The Hospice of St Catherine and the Church of
St Mary of the Burgh
Straddling the line of the Hellenistic walls is the pre dominantly 15th century Hospice of St Catherine, built around a central courtyard and founded in 1392 by Fra Domenico d’Alemagna to give help and hospitality to Italian pilgrims travelling to and from the Holy Land. Parts of the building to either side are missing, but the surviving block has soberly decorated windows, a beautifully carved string-course, and projecting carved water spouts at roof-level. The founders arms are visible on the north façade; those of Grand Master del Carretto and Admiral Costanzo Operti (whose mansion was encountered in Lachitos Street in the Collachium) on the west side. A little to the south is another large area of excavations which has revealed a cruciform church of relatively small dimensions, possibly also dedicated to St Catherine. Vestiges of the church’s paintings can be seen low down amongst the walls which have been exposed. To the south, is an area of attractive chochlakia pavement belonging to a much later period.
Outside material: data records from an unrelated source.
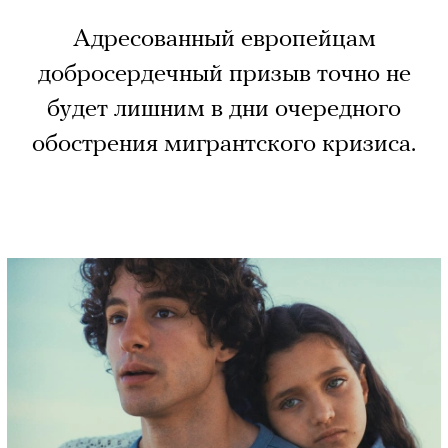
Адресованный европейцам
добросердечный призыв точно не
будет лишним в дни очередного
обострения мигрантского кризиса.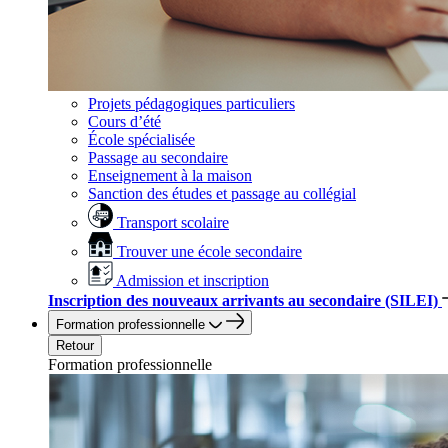
Projets pédagogiques particuliers
Cours d’été
École spécialisée
Passage au secondaire
Enseignement à la maison
Sanction des études et passage au collégial
Transport scolaire
Trouver une école secondaire
Admission et inscription
Inscription des nouveaux arrivants au secondaire (SILEI)
Formation professionnelle
Retour
Formation professionnelle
Pindarou Street returns west, back towards the commercial area passing alongside the substantial remains of St Mary of the Burgh—roofless apart from a southwest chapel and the three gothic apses of the east end which still stand, with their long lancet windows and ribbed vaults. For most of the last century the site was bisected from north to south by the course of Alchadef Street: the street has since been closed and the nave of the church is now a theatrical setting for children to play among the column bases and for swallows to nest under the arches. Built according to a Western Gothic design by the Knights just after the middle of the 14th century, it comes in age and size shortly after its sister-church of St Mary of the Castle, from whom its epithet distinguishes it: the ‘Castle’ was the area of the Knights, while the ‘Burgh’, to the east, was the area of the commoners and merchants. The delicately carved decoration of foliage around the capitals between the apses, is complemented by the plants which grow from cracks in the masonry. From the church, the view through the gate breached in the walls directly to the north extends uninterrupted across the water to the mountains of Turkey.
Rhodes Island is part of the Dodecanese Island Group, Greece.